This is part of Solutions Review’s Premium Content Series, a collection of contributed columns written by industry experts in maturing software categories. In this submission, Infragistics Product Manager Casey McGuigan provides an embedded analytics definition and background, as well as ways to sharpen your data-driven decision-making.
If you’re involved in the world of business intelligence, then you’ve most likely noticed the rise of embedded analytics use in the past couple of years.
There is a key reason why embedded analytics is increasingly gaining elevated prominence across all industries. Businesses from manufacturing and finance to healthcare, retail and insurance are no longer willing to accept gut- or intuition-based decisions to guide less than optimal decisions. Embedded analytics systems allow organizations to integrate analytical capabilities and visualize reports and dashboards into their existing applications to bring real-time data insights into the hands of their decision-makers. Embedded analytics’ popularity stems from its ability sharpen the decision-making process by basing it on hard facts.
Embedded Analytics Definition: What Exactly Is Embedded Analytics and What Can You Use It For?
Embedded analytics systems deliver real-time reporting, interactive data visualization and/or advanced analytics, including machine learning, directly into an enterprise business application so that business users can easily access and work with data. The main purpose of embedded analytics is to provide up-to-date business insights in the simplest way possible so that any user can understand and act on them.
The capabilities and tools that an embedded analytics system comes with can be used in many different ways and for a variety of purposes. The two main uses of embedded analytics are to enhance organizational data-driven decision-making and to complement existing software products.
The Power of Data
Embedded analytics brings the power of data to all of your users so that they can make quicker and data-driven decisions inside the application without switching context – using just one application ultimately saves time, increases productivity, and delivers a better analytics experience.
Another reason to consider embedded analytics is that these systems come with self-service capabilities. What that means is no matter what the users’ area of expertise, capabilities, and technology skills, everyone can analyze data independently and create dashboards and reports.
And of course, one of the most important advantages of embedded analytics is the fact that when you integrate analytics into your existing application, you increase revenue opportunities. When you increase customer satisfaction, application usage, and provide your customers with the ability to make quicker and smarter decisions based on data, more sales will sales follow.
Using Embedded Analytics in the Decision-Making Process
Various industries – including healthcare, finance and banking, retail, manufacturing, education, and more – use embedded analytics for both internal and commercial purposes. For example, the cybersecurity innovator Sensato reports that after embedding analytics into their system, they’ve managed to accelerate their visualization time-to-market by a factor of 10.
The company struggled to make sense of massive amounts of data and analyze it in order for the security experts to develop more sophisticated protection strategies.

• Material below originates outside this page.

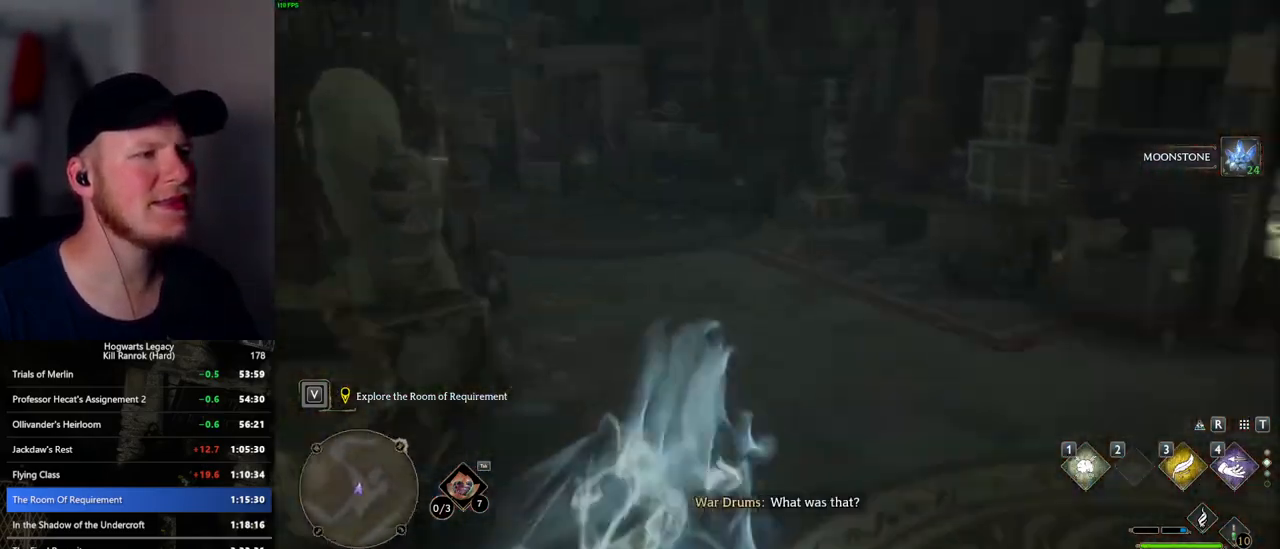
{"keys": ["space", "w"], "mouse": [], "events": [[117, "space", "up"], [467, "space", "down"]]}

“Allowing a customer to visualize all of that information is crucial to understanding what occurred during the attack — or may still be occurring — and to allow our customers to harden their cyber-security emergency responses,” says John Gomez, CEO of Sensato. ‘’Our engineers didn’t need to become visualization experts, we didn’t need to do all the testing of the visualization platform and we didn’t need to think through how it will scale or worry about its reliability.’’ Another company in the database productivity market, Atanasoft, powers its two main products – DataGEM and AtanaSuite – with embedded analytics to bring data into context and to maintain and share multiple versions of their dashboards.

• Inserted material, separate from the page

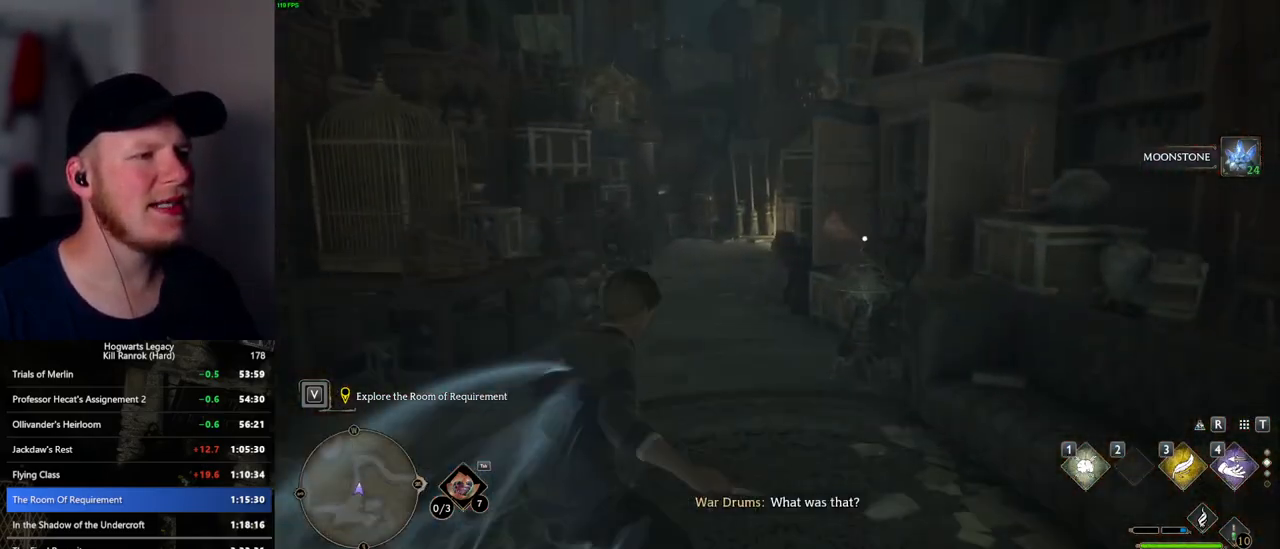
{"keys": ["space", "w"], "mouse": [], "events": []}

“We wanted to add a true visualization capability as an addition to the charting capability. We were looking to make a transformation from the comprehensive data retrieval and analysis capabilities within AtanaSuite and DataGEM to dynamic information presented as user-defined dashboards,” says Jim Richardson, president of Atanasoft. “This is what makes data analytics impactful. The dashboards are within our products, so they get seen; they are there at the moment the customer needs the information, so they can get insights, and make decisions.’’
Other well-known global companies using embedded analytics to drive their decision-making include Netflix and Spotify, for example, which collect data about which songs, movies, artists, etc. their users are listening to; This data helps shape their upsell and engagement strategies by determining relevant series/songs recommendations that they know their users will like.
Nowadays, the amount of data collected has never been greater or more complex. Organizational data-driven culture can help businesses make sound decisions at the moment of impact, which in turn can improve outcomes. Data-driven decision-making does not leave any room for experimentation and therefore risks are at a minimum.
When businesses realize the true power of analytics and the full value of their data, everyone within the organization – whether you are a sales manager, human resources specialist, product developer, designer, marketing manager, or business analyst – is empowered to make more intelligent decisions with data, every day.